A fossil of a 100-million-year-old armored plant eater is back on display at the University of Kansas Natural History Museum. And it's better than ever.
Many more of the beast's bones are included than when it was last displayed several years ago. And it is presented against the backdrop of a detailed painting by KU scientific illustrator Oscar Sanisidro.
The creature is described as an "armadillo on steroids" by David Burnham, a paleontologist with KU's Biodiversity Institute and Natural History Museum. It was 3 feet tall and 10 feet long and was covered in protective plating and spikes. That indicates there also were predator dinosaurs in what is now Kansas. They just have not been found.

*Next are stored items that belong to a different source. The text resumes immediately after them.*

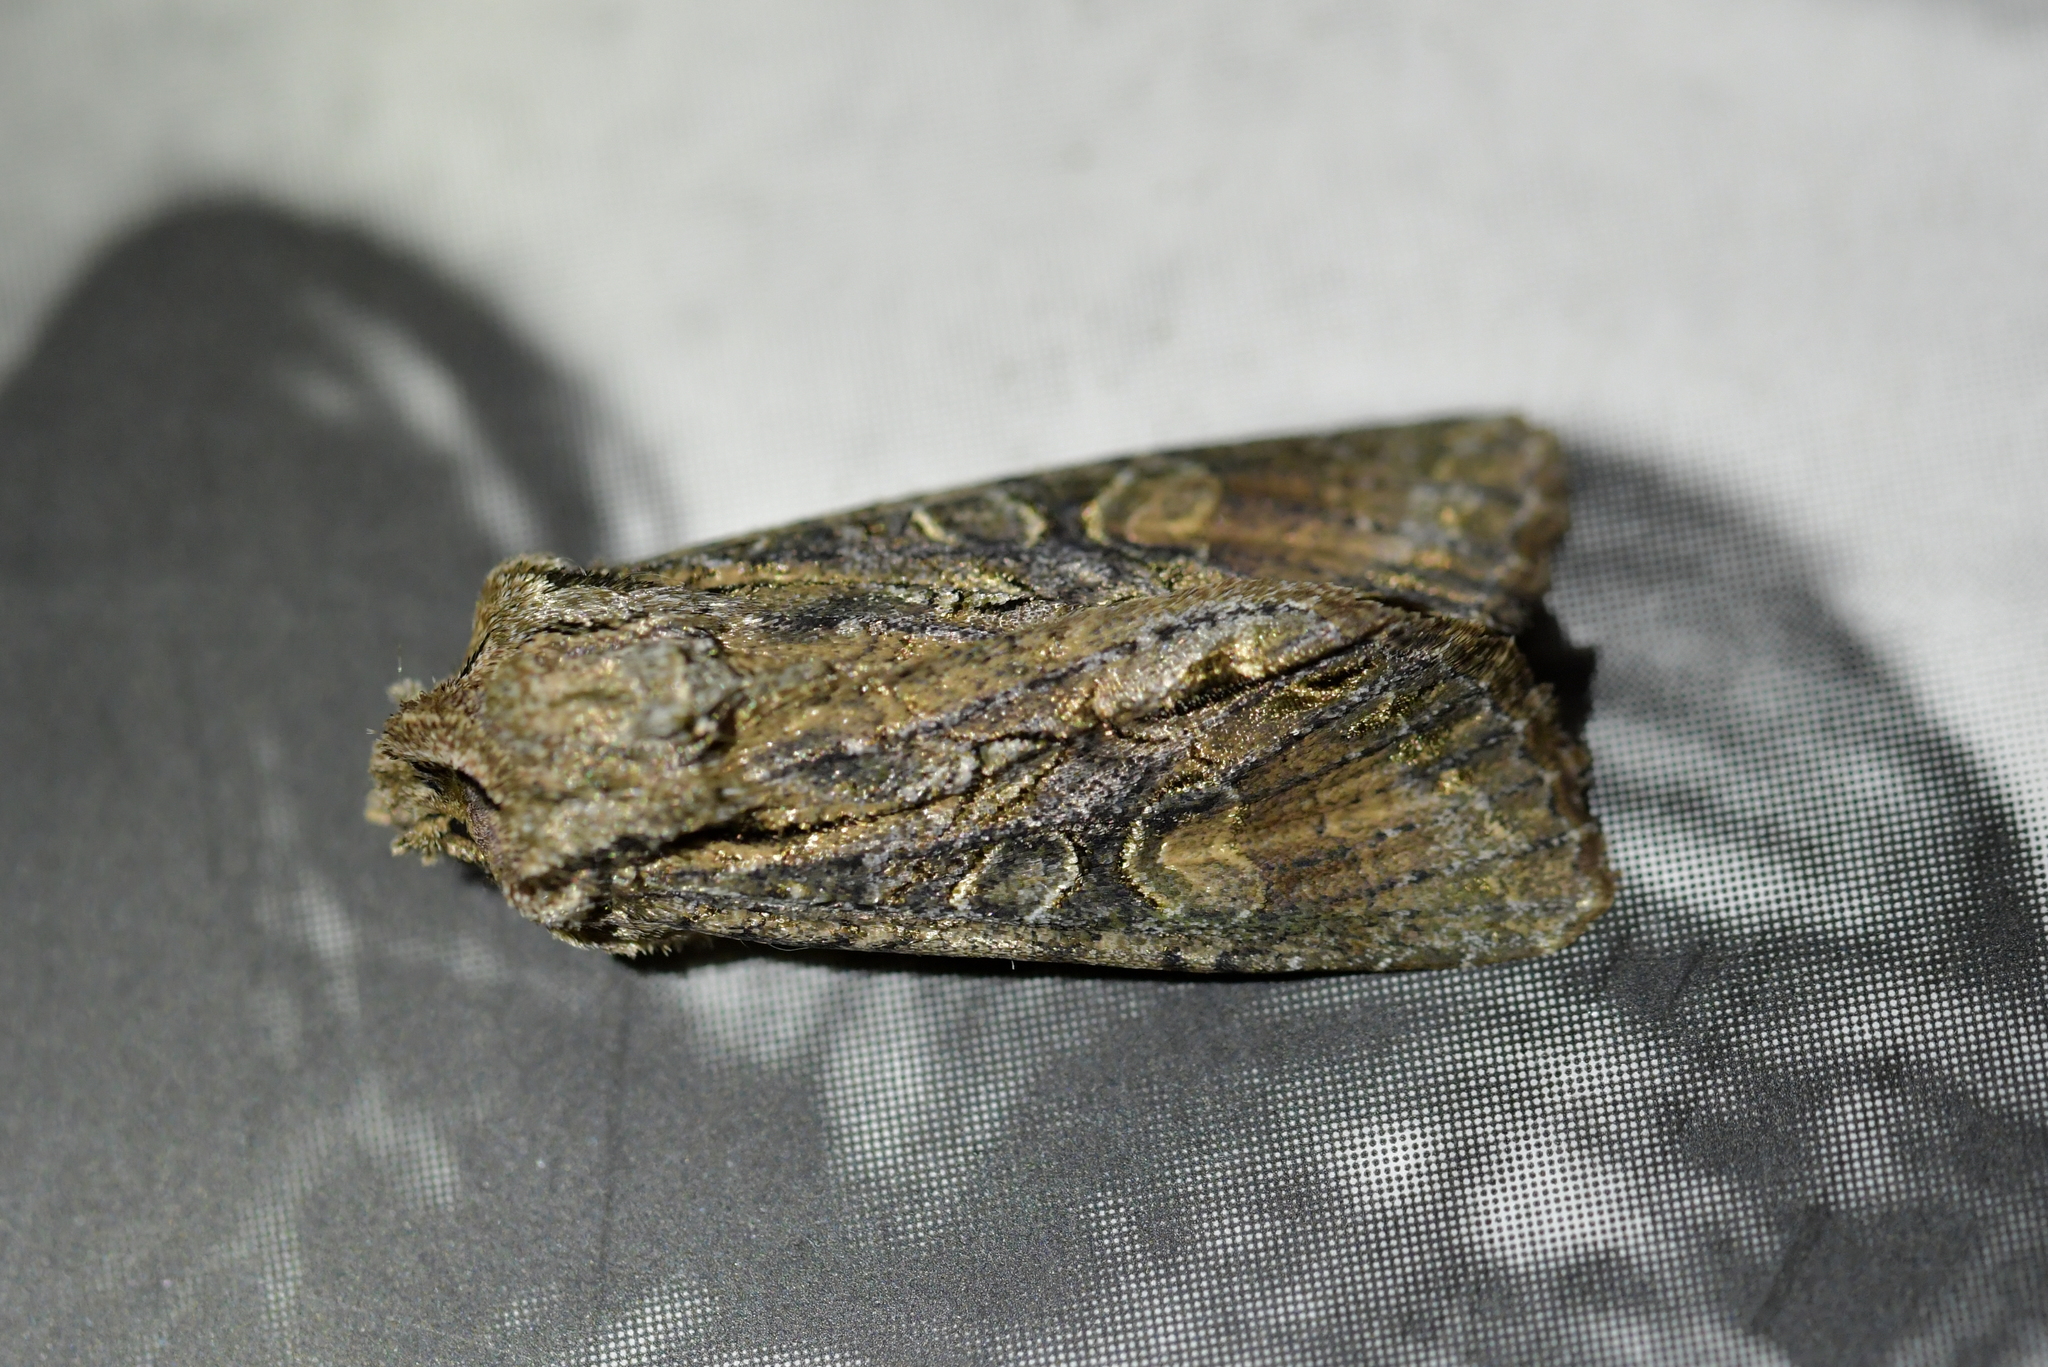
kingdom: Animalia
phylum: Arthropoda
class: Insecta
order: Lepidoptera
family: Noctuidae
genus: Ichneutica
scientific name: Ichneutica mutans
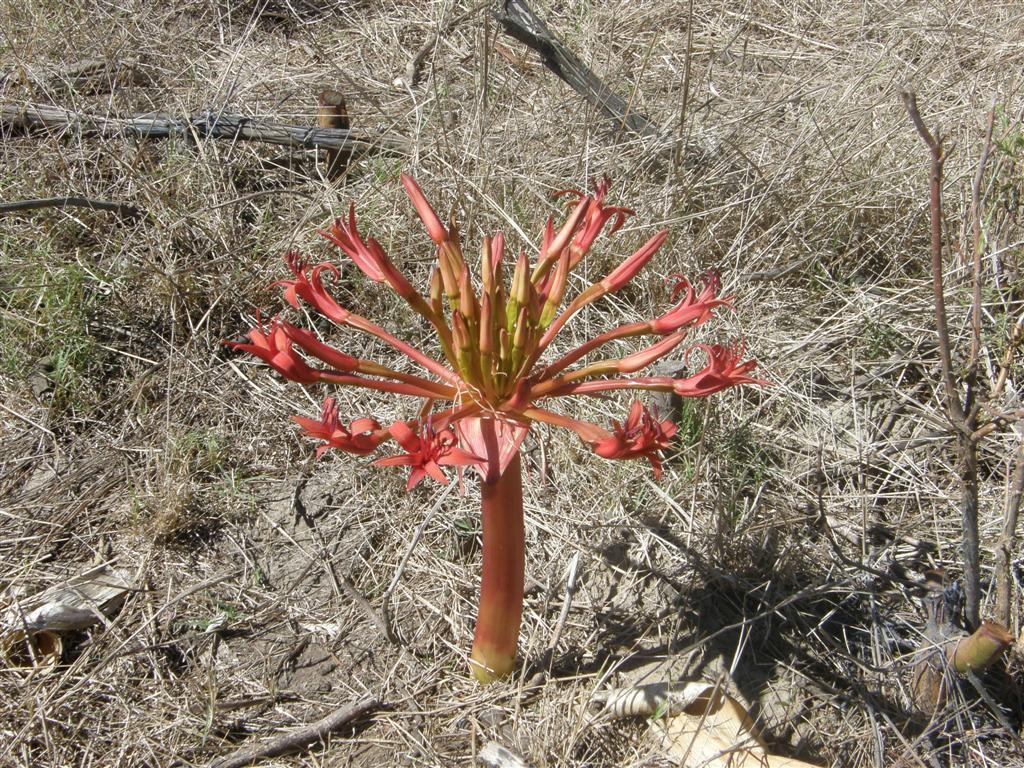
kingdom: Plantae
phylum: Tracheophyta
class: Liliopsida
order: Asparagales
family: Amaryllidaceae
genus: Brunsvigia
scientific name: Brunsvigia orientalis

The western half of the state was under water, and the eastern half was densely forested. The climate was warmer then.
This species was dubbed Silvisaurus condrayi because it was discovered in 1955 by Ottawa County rancher Warren Condray in a pasture on his land. It was recognized as a new species in 1960.
Scientists from KU collected the skull, a lower jaw, teeth, neck bones, ribs, shoulder spikes, back bones, a tail bone, a leg and part of the pelvis. Most of the pieces were not displayed before.
"It had been previously thought that the fossil was in rock too hard to clean, so it sort of languished in the collection," Burnham told The Star by email. "Only a cast of the skull was on exhibit, plus a few real bones. Our lab was able to pretty it up."
The mounted fossils are real bone, he said, and visitors will be able to touch a piece of the armor and a cast of the skull.
The KU Natural History Museum is at 1345 Jayhawk Blvd. Hours are 9 a.m.-5 p.m. Tuesday through Saturday and noon-4 p.m. Sunday.